**SELECTED PASSAGE**
I didn’t think it unreasonable to assume that .xyz would follow the same pattern, but this front-loading doesn’t seem to have happened in .xyz’s case.
Did I make a faulty assumption?
If registrations are indeed coming in at a more measured pace than preceding launches, then .xyz may not be falling behind CEO Daniel Negari’s aggressive growth targets at all.
Was I wrong to say that .xyz hasn’t lived up to the hype? Maybe. We’ll need some more days of data to be sure.

.xyz fails to live up to the hype

.xyz sold just shy of 15,000 domain names during its first hours of general availability.
That’s according to zone files released today.
The registry added 14,829 names yesterday, ending the period with 14,924 in its zone, making it the 15th-largest new gTLD by volume, behind the likes of .center, .directory and .solutions.
(UPDATE: see the bottom of this post for important updates on these numbers.)
While it’s a respectable first-day performance — logging more sales that I expected it to — it’s doesn’t look like the registry is going to hit CEO Daniel Negari’s target of a million names in year one.

**SUPPLIED MATERIAL**
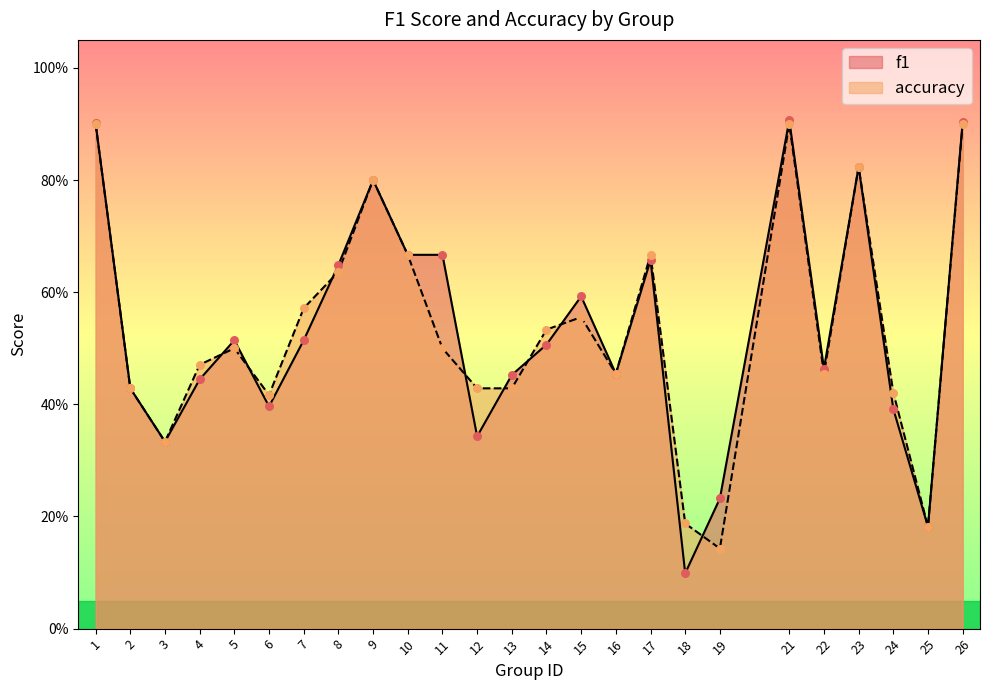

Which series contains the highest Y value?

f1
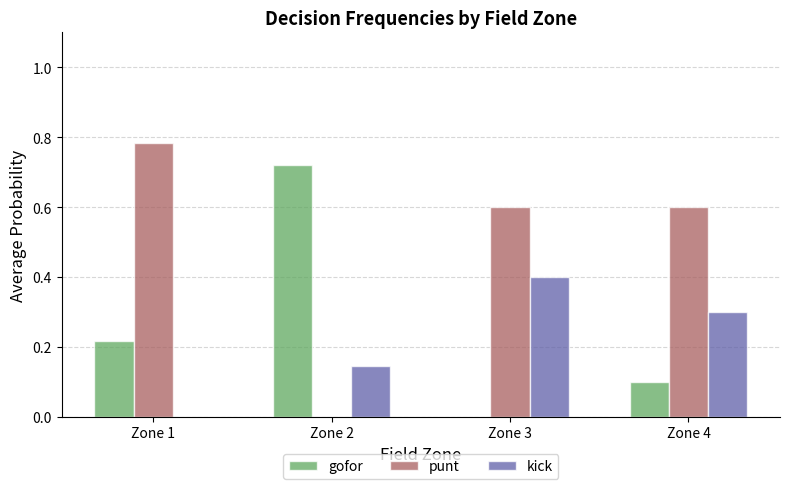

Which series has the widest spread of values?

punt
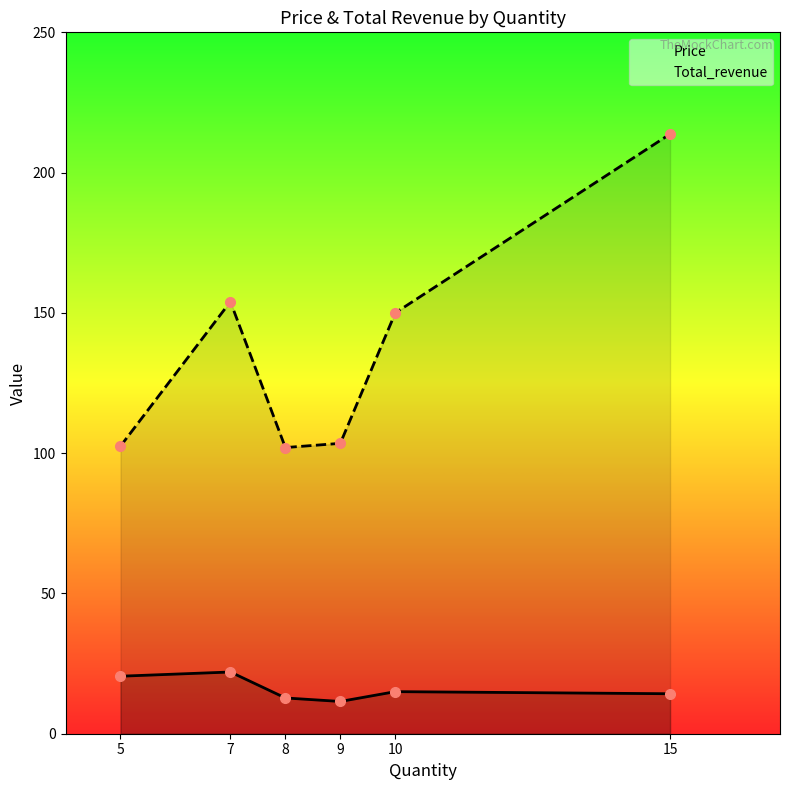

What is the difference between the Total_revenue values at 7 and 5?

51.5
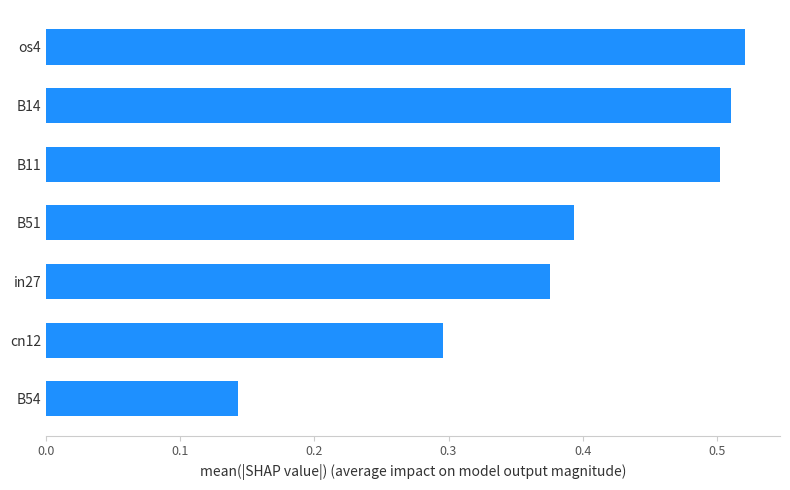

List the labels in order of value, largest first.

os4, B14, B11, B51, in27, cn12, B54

==

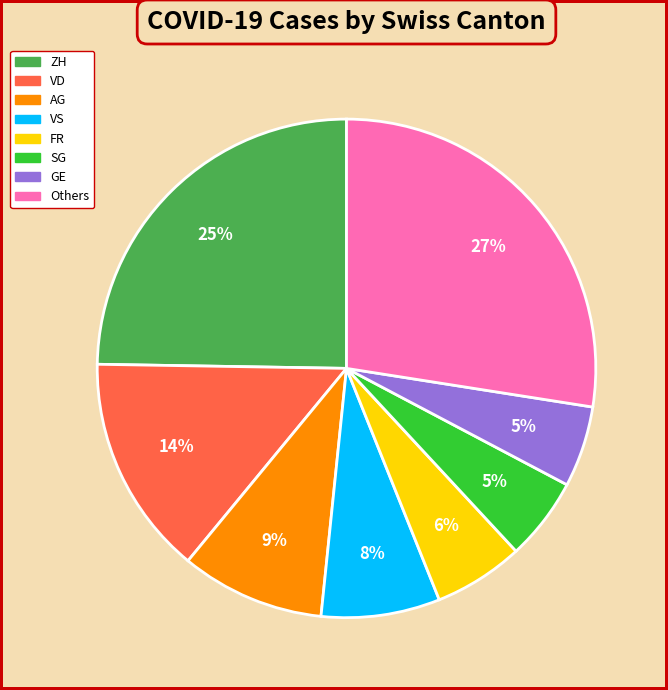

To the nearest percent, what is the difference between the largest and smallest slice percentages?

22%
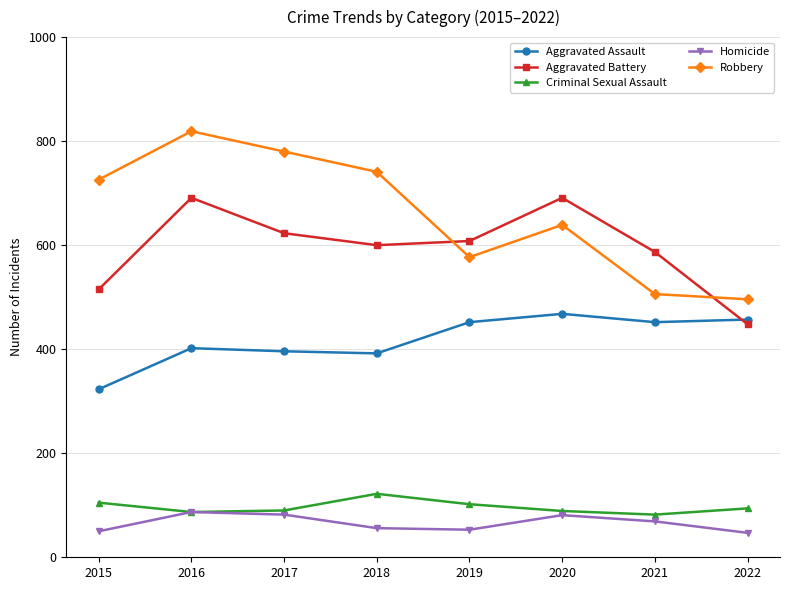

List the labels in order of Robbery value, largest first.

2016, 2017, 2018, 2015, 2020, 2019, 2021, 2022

**TASK TO COMPLETE**
In the passage about .xyz, how many names did the registry have in its zone at the end of the period?

**TASK RESPONSE**
14,924